• _Recorded information_:
___
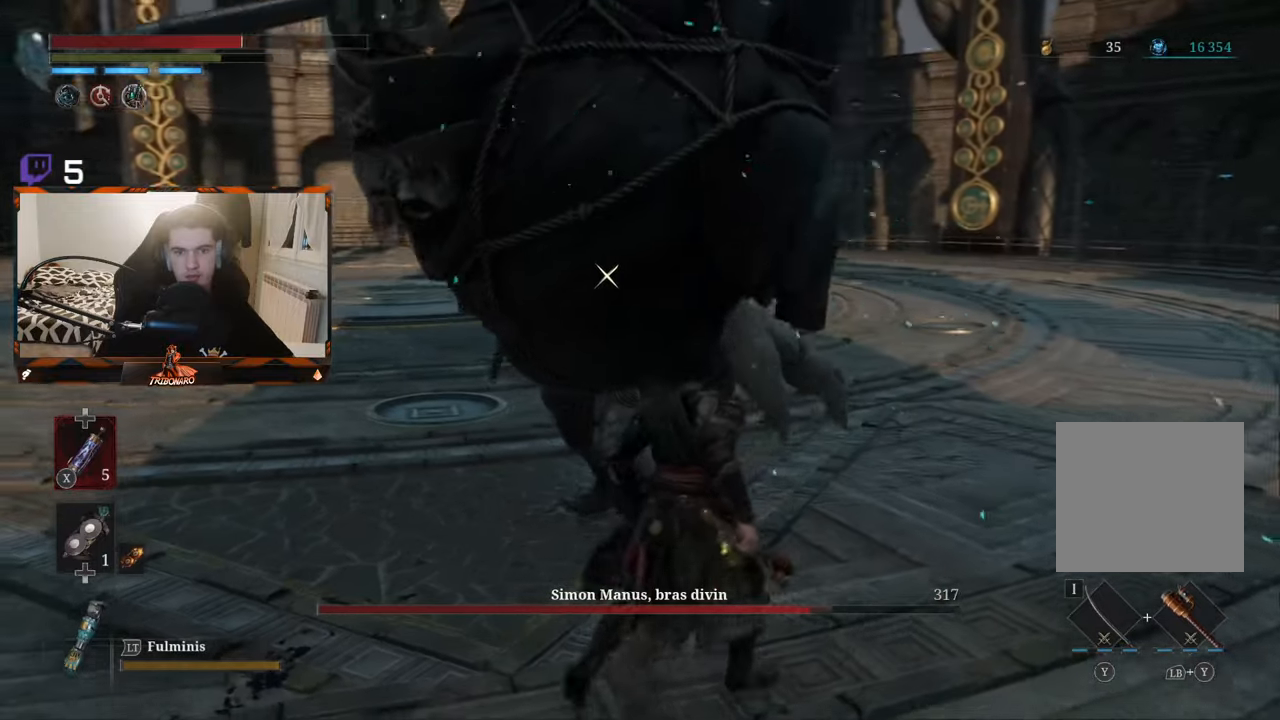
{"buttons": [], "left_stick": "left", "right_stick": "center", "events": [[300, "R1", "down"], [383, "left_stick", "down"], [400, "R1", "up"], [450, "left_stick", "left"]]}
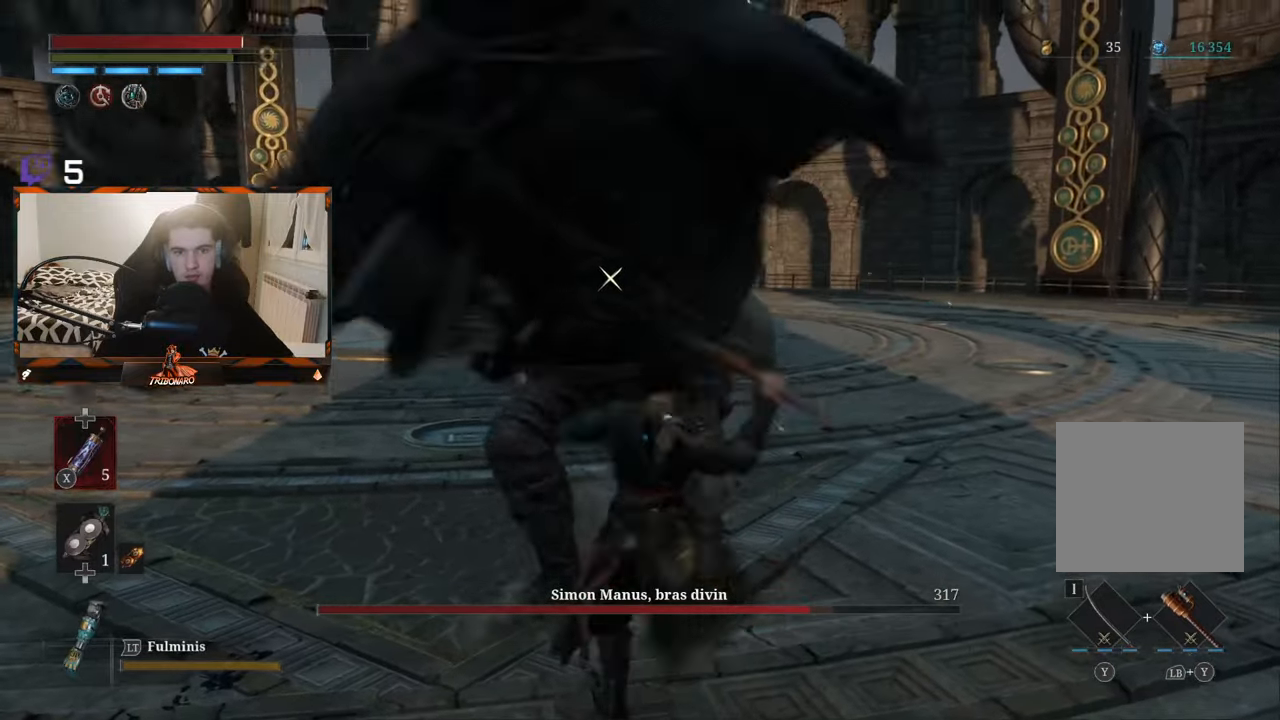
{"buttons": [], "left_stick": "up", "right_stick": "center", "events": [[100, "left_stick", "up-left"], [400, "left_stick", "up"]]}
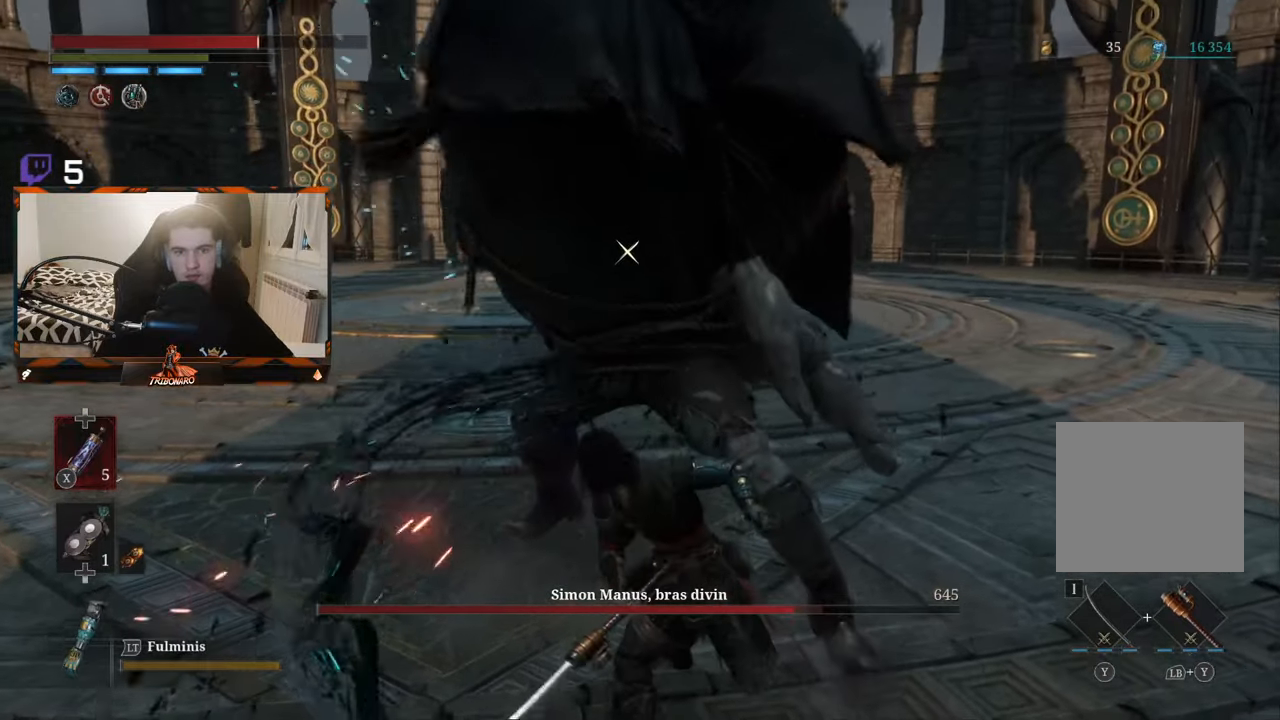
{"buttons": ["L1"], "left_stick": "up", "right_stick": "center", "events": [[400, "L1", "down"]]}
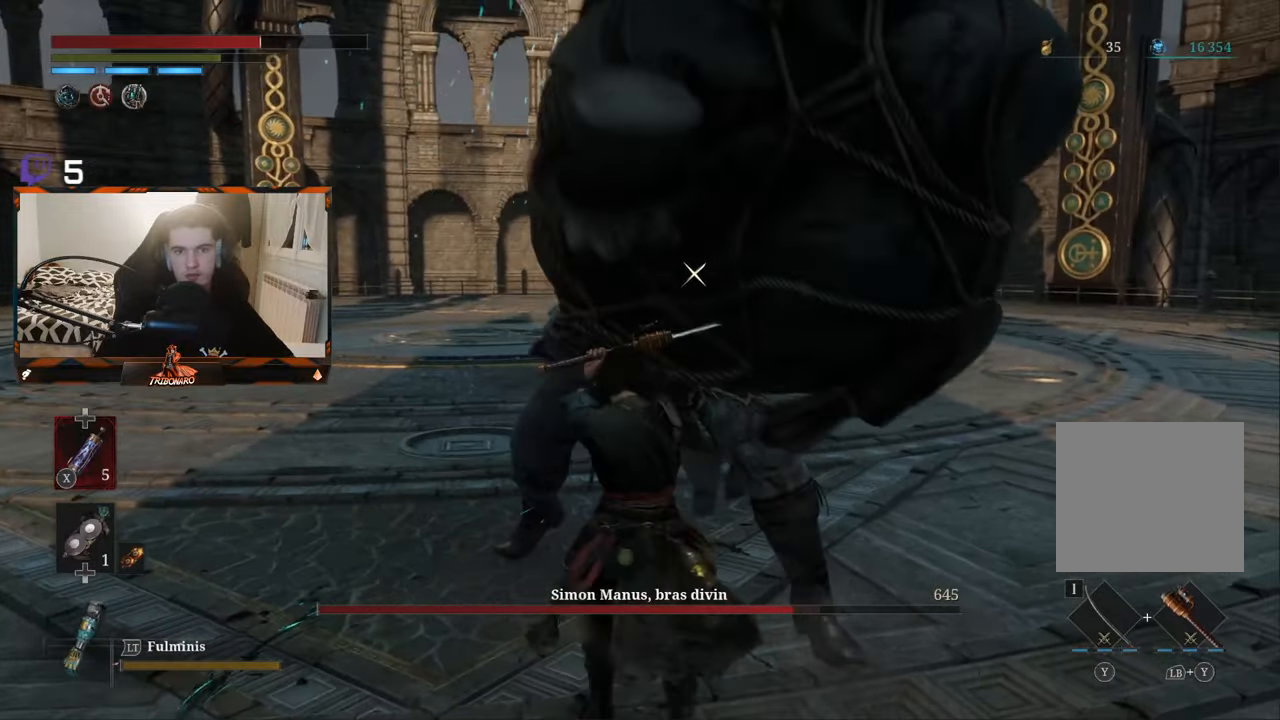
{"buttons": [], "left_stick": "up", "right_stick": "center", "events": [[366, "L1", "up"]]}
___
• _Requirement_: Give back the material above word for word; no picture belongs in it.

• _Answer below_:
{"buttons": [], "left_stick": "left", "right_stick": "center", "events": [[300, "R1", "down"], [383, "left_stick", "down"], [400, "R1", "up"], [450, "left_stick", "left"]]}
{"buttons": [], "left_stick": "up", "right_stick": "center", "events": [[100, "left_stick", "up-left"], [400, "left_stick", "up"]]}
{"buttons": ["L1"], "left_stick": "up", "right_stick": "center", "events": [[400, "L1", "down"]]}
{"buttons": [], "left_stick": "up", "right_stick": "center", "events": [[366, "L1", "up"]]}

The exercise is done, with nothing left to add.